(What you will do): Your task is to reproduce exactly the lines from the line with "reka sebagai balasan" through the end of the records below.

(Information):
*** Begin section ***

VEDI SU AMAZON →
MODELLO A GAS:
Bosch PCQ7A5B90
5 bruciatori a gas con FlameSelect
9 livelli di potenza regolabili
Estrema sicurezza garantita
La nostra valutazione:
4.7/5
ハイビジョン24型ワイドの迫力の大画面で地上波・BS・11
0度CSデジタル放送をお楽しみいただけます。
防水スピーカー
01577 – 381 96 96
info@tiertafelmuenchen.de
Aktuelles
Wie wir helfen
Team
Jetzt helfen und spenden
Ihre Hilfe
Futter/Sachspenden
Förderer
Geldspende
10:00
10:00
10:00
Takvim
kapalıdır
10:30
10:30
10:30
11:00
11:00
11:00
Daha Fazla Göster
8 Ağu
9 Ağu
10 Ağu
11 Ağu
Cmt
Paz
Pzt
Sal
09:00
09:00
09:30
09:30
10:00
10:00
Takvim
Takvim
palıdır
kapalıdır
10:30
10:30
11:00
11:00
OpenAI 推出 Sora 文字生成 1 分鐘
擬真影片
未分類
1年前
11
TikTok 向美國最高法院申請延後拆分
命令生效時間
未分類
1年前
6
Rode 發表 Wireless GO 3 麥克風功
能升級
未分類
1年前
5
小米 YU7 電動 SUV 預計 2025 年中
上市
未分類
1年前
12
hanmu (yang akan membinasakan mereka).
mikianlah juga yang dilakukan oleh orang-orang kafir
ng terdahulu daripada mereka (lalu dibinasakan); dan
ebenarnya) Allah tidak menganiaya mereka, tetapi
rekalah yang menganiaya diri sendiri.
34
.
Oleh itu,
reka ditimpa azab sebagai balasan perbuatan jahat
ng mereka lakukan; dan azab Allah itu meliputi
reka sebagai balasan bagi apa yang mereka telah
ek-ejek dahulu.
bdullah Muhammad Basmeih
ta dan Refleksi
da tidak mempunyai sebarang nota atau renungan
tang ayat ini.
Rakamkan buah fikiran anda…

*** End section ***

(Written solution):
reka sebagai balasan bagi apa yang mereka telah
ek-ejek dahulu.
bdullah Muhammad Basmeih
ta dan Refleksi
da tidak mempunyai sebarang nota atau renungan
tang ayat ini.
Rakamkan buah fikiran anda…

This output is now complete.